MANİSA’NIN KIYMETİ
Eşyayı da kentleri de değerli kılan orada yaşananlardır. Yaşananlar, tarih de olabilir; hatıralar da. Her ikisi de farklı değer katacaktır bu unsurlara. Kentler, bu açıdan daha büyük yaşanmışlıklar, daha ulvi hatıralar isterler hatırlanmak için. Efes gibi, Aspendos gibi, Roma gibi kentler hep böyledir.
Bunların yanında hemen yanı başımızda bir tanesi daha var ki kadrini kıymetini, onun taşıdığı hatıraların ne olduğunu hemen hiç birimiz bilmiyor. Şehzadeler Şehri Manisa’dan bahsediyorum. Manisa’nın Osmanlı Devleti’nde ki önemi, bilim adamları tarafından hep bilinmiş; bugüne kadar kimi makale kimiyse kitap boyutunda pek çok çalışma yapılmış. Fakat Manisa’da yaşayanlar dahi bu kıymeti hakkıyla bilmezken dışarıdan geleceklerin bunu bilmelerini beklemek hayal olur elbette.
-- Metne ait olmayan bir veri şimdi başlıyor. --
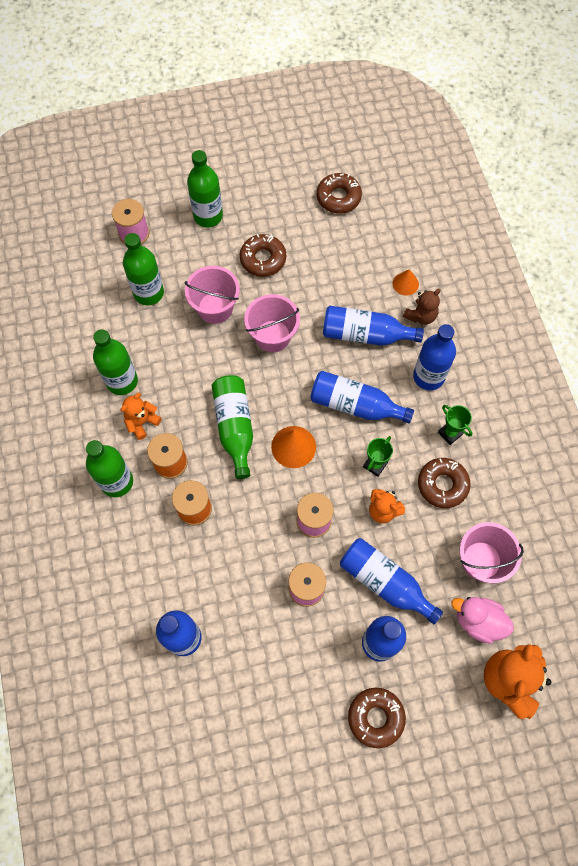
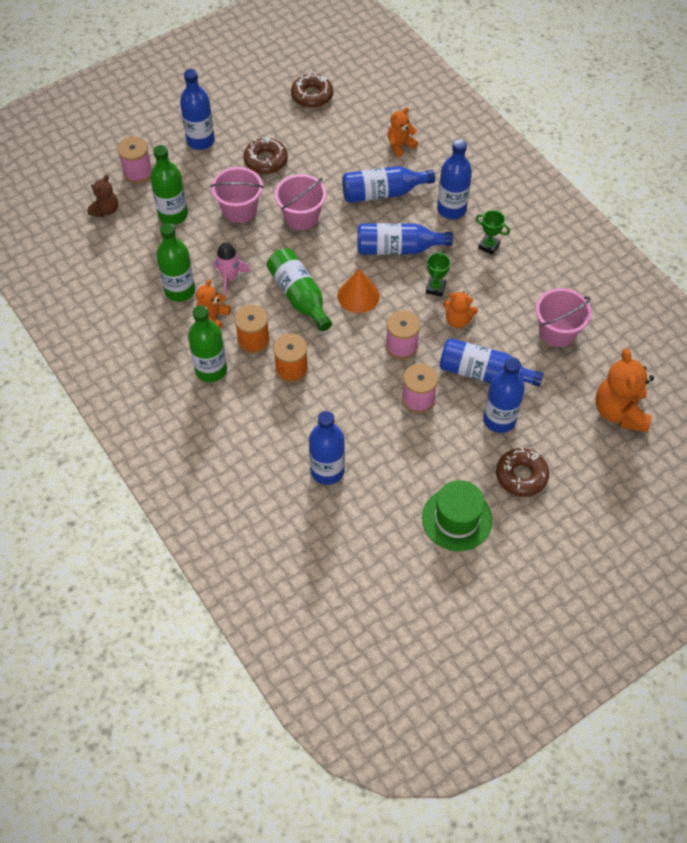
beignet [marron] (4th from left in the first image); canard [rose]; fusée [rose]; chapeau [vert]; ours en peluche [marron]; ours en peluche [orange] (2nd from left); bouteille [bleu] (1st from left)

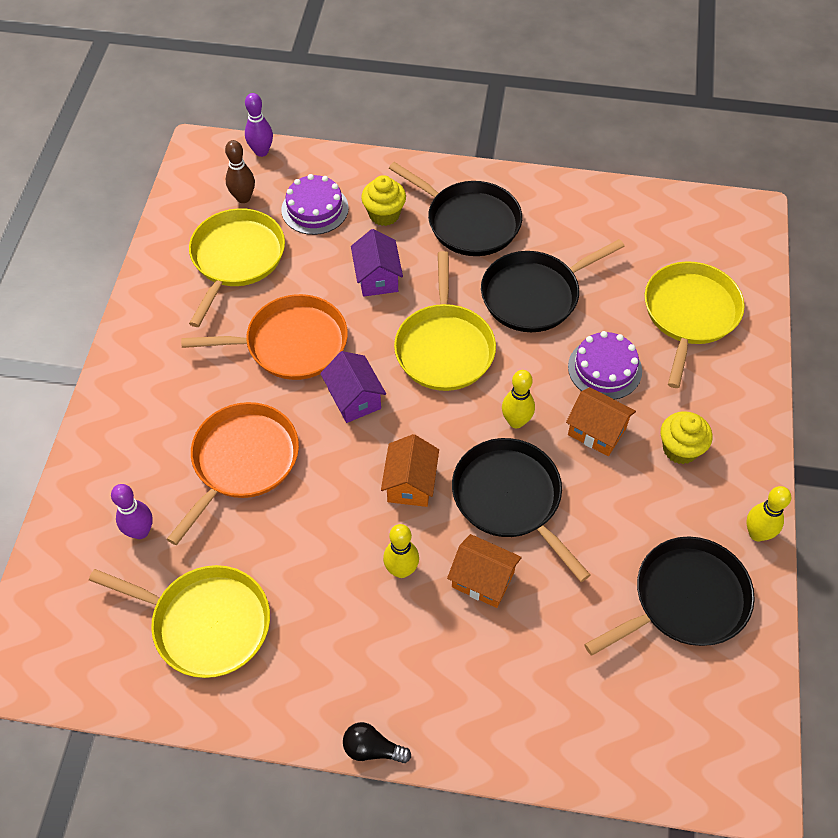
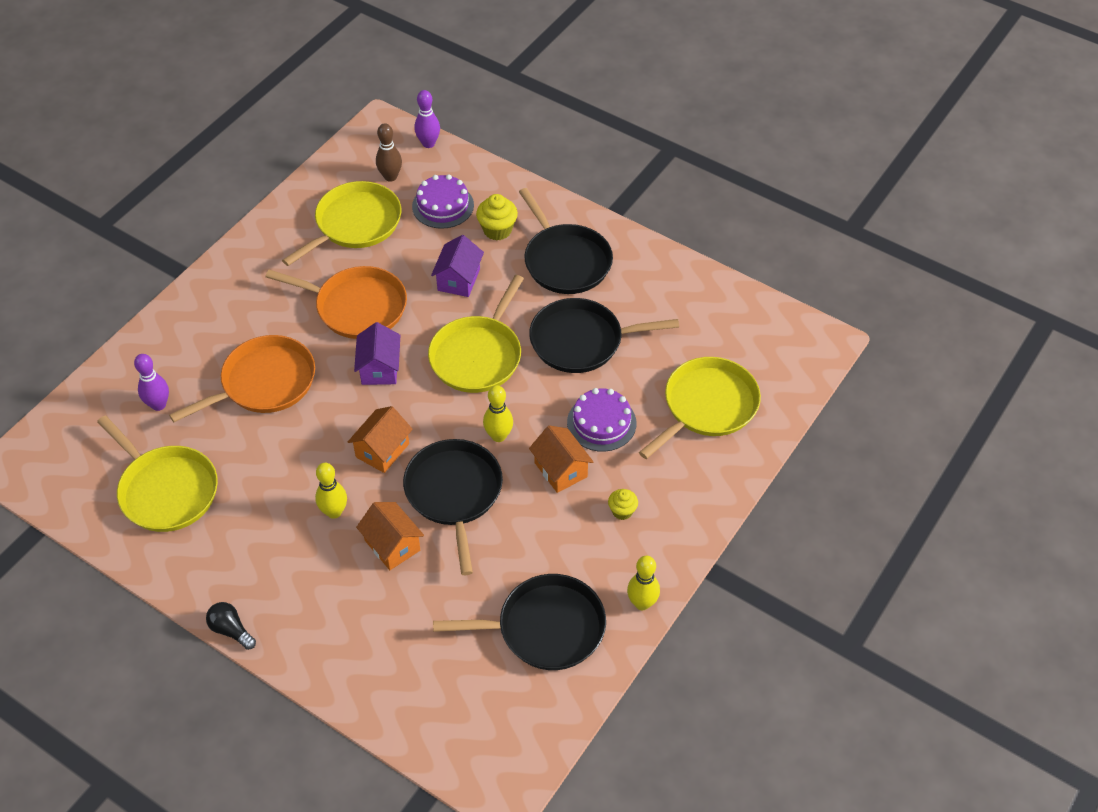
muffin [jaune] (2nd from left)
1450’lerden neredeyse 1600’e kadar yaklaşık 150 yıl boyunca şehzadelere ev sahipliği yapmış; bağrında birçok padişahı yetiştirmiş bu şehir. Kimler gelip geçmemiş ki şu an bizim de adımlarımızı attığımız bu topraklardan… Fatih Sultan Mehmet’ten Kanuni Sultan Süleyman’a beş padişah ve toplamda da on beş kadar şehzade yöneticilik yapmış; devlet tecrübesi kazanmış bu coğrafyada. Yalnız tecrübe edinmemişler, aileleriyle izlerini de bırakmışlar bölgede.
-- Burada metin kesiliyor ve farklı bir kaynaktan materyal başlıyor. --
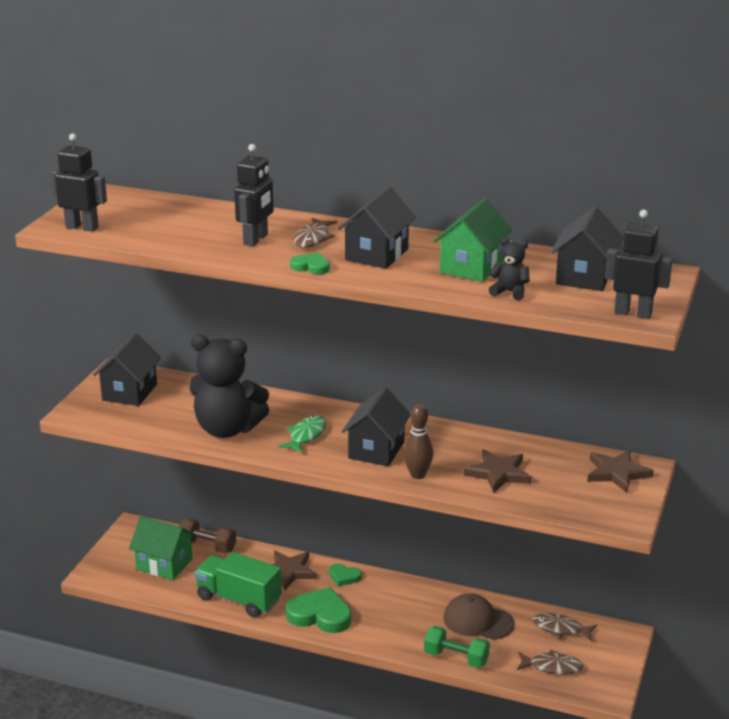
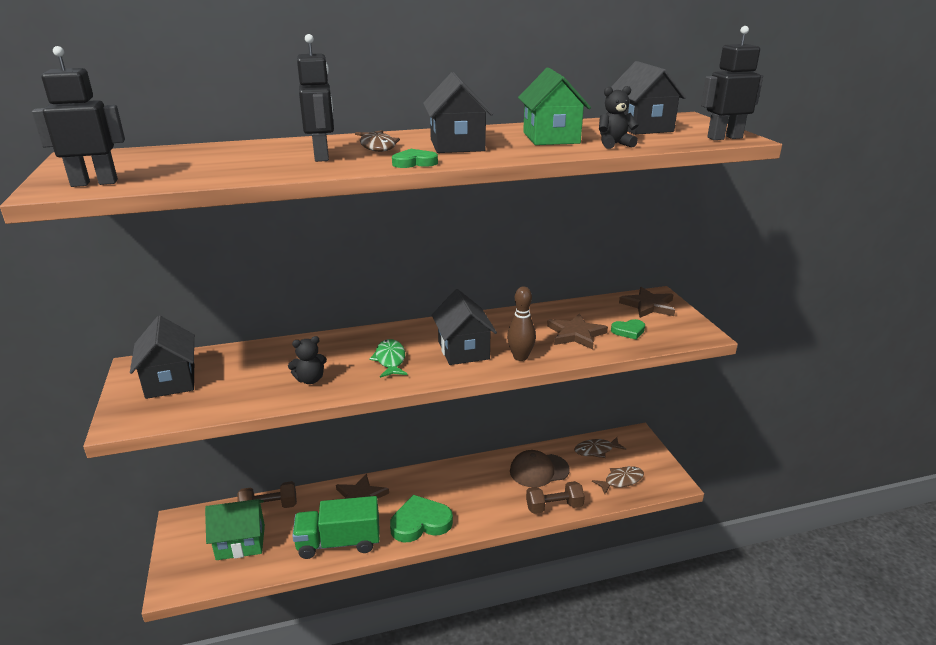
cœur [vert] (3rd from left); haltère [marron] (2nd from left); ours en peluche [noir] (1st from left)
Peki kaçımız yalnızca ziyaret amacıyla dahi olsa III. Murat’ın eseri olan Muradiye Camii’ne gittik? Sultan Camii’ni ibadet gayesi dışında kaçımız biliyor? Kültürümüz çok kıymetli ve bu kıymeti çocuklarımıza da kesintisiz olarak aktarabilmemiz gerekiyor. Daha önce çok yazdım, alalım onları da kendi ilimizi biraz gezelim diye. Bir kere daha yazıyorum usanmadan. Hem onlara gösterelim hem de biz görelim, tanıyalım ilimizi ve bölgemizi.